Após a visita ser revelada em um e-mail confidencial, a Vale divulgou um comunicado negando que vá comprar a mina de volta. A J&F também negou ter tentado a operação, embora ambas tenham confirmado a visita dos executivos e a contratação do Citi para tentar vender uma participação acionária em Corumbá (MS). Nos bastidores, fontes da Vale confirmam a tentativa de Joesley e revelam o valor pretendido: ele queria repassar a mina, que custou US$ 1,2 bilhão em 2022, por US$ 4 bilhões. Também foi discutida a venda de uma participação menor, em uma joint venture, por US$ 2 bilhões.
O negócio não foi adiante por ser considerado ruim pela diretoria da mineradora. O comitê executivo entendeu que a taxa de retorno da mina não compensa o investimento. O CEO Gustavo Pimenta, que rejeitou a compra agora em 2026, foi quem a vendeu em 2022 quando era CFO. No começo de maio, o então chairman da Vale, Daniel Stieler, esteve em um jantar com os irmãos Batista no Rio de Janeiro, acompanhado dos conselheiros Manoel Lino Oliveira (conhecido como Ollie), Wilfred Theodoor Bruijn, Reinaldo Castanheira e Heloisa Bedicks, além de Pimenta e do diretor Fabio Ferraz. No dia seguinte, parte do grupo visitou as minas do Sistema Centro-Oeste. De acordo com fontes, a programação foi articulada por Stieler.
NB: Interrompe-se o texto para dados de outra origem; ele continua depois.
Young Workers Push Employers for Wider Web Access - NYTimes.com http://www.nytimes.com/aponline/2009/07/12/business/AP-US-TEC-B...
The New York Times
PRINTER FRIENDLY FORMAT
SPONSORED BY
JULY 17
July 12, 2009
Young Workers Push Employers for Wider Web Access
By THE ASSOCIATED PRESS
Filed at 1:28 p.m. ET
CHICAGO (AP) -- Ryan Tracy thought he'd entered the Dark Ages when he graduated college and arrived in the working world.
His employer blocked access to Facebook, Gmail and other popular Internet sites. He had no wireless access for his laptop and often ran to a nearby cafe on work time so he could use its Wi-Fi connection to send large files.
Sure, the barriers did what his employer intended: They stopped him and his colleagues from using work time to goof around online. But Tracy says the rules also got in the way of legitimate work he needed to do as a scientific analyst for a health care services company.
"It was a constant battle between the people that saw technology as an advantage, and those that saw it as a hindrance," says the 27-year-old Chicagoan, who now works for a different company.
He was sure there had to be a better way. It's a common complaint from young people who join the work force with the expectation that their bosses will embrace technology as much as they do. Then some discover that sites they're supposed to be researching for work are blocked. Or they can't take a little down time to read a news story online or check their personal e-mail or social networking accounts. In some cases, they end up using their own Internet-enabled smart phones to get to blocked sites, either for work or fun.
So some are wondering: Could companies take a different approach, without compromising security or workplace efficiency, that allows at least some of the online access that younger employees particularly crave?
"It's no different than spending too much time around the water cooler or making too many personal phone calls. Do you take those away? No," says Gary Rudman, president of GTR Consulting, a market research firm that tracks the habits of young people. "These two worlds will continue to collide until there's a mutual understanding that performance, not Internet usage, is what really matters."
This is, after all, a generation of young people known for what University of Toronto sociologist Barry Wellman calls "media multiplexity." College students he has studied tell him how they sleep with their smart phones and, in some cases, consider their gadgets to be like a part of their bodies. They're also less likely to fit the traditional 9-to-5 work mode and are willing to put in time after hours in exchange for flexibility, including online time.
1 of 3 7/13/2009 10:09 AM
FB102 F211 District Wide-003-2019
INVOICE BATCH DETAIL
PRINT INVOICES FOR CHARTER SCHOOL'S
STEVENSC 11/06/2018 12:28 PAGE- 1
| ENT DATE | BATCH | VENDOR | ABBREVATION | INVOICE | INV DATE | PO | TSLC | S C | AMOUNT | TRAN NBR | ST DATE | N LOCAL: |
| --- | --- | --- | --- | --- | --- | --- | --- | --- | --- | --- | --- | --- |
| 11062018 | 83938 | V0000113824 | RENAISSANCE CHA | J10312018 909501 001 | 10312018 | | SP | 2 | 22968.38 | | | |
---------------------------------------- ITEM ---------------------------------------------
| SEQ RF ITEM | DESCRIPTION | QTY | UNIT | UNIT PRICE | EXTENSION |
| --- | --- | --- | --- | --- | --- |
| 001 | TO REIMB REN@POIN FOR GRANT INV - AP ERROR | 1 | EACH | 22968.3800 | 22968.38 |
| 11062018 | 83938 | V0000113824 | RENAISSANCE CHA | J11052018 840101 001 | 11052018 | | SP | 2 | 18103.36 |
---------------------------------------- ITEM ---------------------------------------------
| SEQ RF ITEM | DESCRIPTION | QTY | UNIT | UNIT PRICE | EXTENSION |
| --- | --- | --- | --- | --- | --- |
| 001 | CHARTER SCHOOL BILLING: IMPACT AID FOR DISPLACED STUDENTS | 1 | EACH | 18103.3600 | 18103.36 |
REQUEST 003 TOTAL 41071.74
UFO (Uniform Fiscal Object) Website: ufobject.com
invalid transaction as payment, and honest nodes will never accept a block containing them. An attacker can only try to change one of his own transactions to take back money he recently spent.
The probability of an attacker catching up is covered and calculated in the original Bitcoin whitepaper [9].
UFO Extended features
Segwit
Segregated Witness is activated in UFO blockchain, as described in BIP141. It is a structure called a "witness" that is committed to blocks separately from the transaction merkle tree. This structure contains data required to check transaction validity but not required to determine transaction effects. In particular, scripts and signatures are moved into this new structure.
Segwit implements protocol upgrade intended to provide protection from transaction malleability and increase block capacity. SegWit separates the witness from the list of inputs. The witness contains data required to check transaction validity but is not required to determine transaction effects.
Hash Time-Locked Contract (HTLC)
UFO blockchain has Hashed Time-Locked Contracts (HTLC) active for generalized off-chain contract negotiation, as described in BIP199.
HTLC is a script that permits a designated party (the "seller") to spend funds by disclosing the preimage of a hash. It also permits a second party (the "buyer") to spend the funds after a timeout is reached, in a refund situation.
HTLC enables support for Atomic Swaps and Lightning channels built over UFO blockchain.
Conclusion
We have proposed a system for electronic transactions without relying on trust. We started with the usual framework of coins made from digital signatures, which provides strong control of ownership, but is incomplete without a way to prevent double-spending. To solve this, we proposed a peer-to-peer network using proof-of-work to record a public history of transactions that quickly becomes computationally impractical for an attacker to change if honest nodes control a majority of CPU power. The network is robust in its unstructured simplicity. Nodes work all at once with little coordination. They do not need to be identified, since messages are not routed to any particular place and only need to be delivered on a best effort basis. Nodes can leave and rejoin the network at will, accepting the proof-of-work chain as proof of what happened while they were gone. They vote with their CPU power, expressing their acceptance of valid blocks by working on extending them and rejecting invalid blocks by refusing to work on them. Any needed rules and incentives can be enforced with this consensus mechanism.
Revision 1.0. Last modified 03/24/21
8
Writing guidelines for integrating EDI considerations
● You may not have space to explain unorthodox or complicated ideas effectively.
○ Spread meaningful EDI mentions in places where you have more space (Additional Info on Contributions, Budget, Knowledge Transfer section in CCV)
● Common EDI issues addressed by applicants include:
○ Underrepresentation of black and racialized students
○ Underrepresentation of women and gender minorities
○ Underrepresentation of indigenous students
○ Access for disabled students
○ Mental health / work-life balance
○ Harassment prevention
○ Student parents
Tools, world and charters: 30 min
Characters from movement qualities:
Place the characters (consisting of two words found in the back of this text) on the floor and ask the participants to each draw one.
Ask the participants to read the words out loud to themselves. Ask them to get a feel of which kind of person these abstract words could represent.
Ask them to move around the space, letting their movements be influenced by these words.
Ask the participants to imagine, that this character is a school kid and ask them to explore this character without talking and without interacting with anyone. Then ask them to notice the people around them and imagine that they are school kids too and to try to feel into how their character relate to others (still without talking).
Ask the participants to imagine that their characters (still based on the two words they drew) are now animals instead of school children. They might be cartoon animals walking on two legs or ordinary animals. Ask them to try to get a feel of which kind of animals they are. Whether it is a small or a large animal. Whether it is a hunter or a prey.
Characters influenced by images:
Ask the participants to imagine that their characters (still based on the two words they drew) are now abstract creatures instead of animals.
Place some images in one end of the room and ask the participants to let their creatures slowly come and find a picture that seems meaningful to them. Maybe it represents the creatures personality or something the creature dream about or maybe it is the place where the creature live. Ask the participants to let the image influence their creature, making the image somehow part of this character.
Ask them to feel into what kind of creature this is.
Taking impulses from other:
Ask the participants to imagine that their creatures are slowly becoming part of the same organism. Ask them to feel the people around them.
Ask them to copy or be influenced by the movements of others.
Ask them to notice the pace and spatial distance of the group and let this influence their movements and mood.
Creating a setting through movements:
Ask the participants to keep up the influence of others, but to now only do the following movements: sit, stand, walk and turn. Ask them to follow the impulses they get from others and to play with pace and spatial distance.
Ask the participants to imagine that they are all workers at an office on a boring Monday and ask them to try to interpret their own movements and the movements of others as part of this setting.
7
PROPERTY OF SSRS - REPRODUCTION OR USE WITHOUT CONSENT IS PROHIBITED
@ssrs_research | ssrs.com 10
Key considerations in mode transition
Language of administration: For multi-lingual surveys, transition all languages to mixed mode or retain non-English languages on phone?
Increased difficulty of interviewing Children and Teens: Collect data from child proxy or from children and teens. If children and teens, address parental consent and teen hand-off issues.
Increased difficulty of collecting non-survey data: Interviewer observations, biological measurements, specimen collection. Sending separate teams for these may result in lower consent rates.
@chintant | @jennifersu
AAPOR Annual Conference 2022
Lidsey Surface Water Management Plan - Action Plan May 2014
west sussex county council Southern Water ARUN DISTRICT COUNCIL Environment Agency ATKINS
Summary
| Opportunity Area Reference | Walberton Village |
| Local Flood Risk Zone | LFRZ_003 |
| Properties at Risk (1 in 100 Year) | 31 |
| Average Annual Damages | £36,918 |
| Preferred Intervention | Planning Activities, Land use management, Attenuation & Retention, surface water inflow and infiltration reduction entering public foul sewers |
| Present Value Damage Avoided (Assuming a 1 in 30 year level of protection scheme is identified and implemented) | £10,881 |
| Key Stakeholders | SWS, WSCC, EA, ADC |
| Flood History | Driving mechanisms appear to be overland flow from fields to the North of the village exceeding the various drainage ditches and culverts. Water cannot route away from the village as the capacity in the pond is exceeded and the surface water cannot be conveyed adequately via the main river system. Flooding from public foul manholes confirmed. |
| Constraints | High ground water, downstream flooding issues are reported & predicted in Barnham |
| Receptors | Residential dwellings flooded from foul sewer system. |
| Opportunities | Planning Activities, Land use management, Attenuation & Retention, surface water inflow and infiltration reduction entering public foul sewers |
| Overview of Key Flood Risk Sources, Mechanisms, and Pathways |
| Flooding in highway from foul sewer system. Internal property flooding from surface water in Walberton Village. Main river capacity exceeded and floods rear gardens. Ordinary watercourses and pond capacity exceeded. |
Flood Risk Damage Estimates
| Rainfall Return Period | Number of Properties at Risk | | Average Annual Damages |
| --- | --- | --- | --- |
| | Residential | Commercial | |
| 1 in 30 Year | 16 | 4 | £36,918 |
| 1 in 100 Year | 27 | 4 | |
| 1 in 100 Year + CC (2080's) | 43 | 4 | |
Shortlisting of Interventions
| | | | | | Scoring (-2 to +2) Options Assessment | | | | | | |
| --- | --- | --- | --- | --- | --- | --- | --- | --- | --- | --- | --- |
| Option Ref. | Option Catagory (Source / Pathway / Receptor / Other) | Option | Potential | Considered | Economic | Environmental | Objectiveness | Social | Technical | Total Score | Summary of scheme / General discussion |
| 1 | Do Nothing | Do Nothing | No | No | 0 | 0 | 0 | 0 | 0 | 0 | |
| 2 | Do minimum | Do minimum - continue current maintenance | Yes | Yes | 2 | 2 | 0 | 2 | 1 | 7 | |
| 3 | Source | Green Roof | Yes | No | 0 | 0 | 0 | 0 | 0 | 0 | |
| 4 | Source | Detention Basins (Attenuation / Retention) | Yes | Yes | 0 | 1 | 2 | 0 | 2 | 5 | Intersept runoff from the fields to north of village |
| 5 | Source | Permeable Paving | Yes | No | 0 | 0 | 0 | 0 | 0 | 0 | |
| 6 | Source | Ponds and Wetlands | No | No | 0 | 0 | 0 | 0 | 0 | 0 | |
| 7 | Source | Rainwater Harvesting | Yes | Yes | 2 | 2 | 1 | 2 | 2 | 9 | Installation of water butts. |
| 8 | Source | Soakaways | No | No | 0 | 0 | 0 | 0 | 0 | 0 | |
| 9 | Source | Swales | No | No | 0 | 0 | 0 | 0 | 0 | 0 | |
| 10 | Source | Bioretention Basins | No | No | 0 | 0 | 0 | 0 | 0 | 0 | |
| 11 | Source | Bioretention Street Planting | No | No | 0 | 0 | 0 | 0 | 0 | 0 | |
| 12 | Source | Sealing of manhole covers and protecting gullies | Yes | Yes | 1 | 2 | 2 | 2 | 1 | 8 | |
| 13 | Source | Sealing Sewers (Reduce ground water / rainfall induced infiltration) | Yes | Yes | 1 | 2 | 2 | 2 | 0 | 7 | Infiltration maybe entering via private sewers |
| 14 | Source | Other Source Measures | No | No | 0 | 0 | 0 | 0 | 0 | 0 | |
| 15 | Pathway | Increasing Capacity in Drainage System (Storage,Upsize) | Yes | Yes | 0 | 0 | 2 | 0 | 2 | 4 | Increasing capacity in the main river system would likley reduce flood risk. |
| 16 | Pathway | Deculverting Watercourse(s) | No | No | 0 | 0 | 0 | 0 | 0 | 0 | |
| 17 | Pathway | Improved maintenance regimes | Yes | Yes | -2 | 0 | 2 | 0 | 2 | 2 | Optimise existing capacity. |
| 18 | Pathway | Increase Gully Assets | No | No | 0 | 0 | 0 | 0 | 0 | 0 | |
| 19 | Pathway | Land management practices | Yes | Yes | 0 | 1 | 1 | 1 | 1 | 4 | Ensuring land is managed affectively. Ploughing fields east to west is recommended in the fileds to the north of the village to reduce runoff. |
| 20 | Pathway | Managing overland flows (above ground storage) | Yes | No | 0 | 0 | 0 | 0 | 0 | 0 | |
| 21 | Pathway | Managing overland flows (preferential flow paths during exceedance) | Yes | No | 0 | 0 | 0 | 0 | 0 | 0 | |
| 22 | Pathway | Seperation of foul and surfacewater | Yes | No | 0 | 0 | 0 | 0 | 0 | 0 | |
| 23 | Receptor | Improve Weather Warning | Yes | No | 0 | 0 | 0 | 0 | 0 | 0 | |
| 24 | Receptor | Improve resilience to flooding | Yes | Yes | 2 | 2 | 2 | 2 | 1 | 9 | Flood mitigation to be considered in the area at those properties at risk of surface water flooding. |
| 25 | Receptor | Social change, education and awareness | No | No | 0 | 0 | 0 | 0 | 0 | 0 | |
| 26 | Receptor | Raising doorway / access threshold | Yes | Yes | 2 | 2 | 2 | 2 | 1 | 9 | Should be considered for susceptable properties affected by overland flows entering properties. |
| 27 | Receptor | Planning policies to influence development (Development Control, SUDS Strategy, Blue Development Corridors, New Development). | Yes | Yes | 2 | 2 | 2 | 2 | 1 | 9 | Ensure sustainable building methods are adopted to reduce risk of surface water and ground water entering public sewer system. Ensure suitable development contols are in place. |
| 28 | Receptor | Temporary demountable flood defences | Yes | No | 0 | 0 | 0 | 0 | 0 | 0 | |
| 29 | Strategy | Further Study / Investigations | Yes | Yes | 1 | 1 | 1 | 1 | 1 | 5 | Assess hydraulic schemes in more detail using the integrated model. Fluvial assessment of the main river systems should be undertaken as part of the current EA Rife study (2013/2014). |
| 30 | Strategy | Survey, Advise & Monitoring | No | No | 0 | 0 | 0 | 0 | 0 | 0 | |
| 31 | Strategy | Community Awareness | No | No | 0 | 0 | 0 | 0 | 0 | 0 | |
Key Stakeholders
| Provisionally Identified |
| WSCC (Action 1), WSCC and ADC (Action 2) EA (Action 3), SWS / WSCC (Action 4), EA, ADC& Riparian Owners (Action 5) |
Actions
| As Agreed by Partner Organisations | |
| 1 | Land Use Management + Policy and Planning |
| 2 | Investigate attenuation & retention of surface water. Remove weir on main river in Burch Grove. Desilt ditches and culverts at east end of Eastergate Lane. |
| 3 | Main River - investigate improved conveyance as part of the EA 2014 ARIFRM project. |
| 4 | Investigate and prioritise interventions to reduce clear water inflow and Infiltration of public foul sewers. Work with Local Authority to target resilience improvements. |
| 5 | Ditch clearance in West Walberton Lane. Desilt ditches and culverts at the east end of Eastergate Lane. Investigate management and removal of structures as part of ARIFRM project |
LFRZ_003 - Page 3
O conselheiro Ollie, candidato da Previ a presidente do conselho, contou em um e-mail que estava cético com o negócio, mas a visita mudou sua percepção. Ele destacou o “empreendedorismo fora do normal” e o “apetite para riscos muito além de nós” dos irmãos Batista. A Vale vive uma crise interna desde que a Previ destituiu Stieler e anunciou sua substituição por Ollie, escolha que será sacramentada em 22 de julho.
Procurada, a J&F reiterou que a controladora do Sistema Centro-Oeste, a LHG Mining, “não está à venda” e que buscou o Citi para uma eventual participação minoritária na empresa. A holding afirmou ter recebido a comitiva da Vale “a pedido” da empresa, mas descartou tê-la como sócia por ser uma concorrente direta.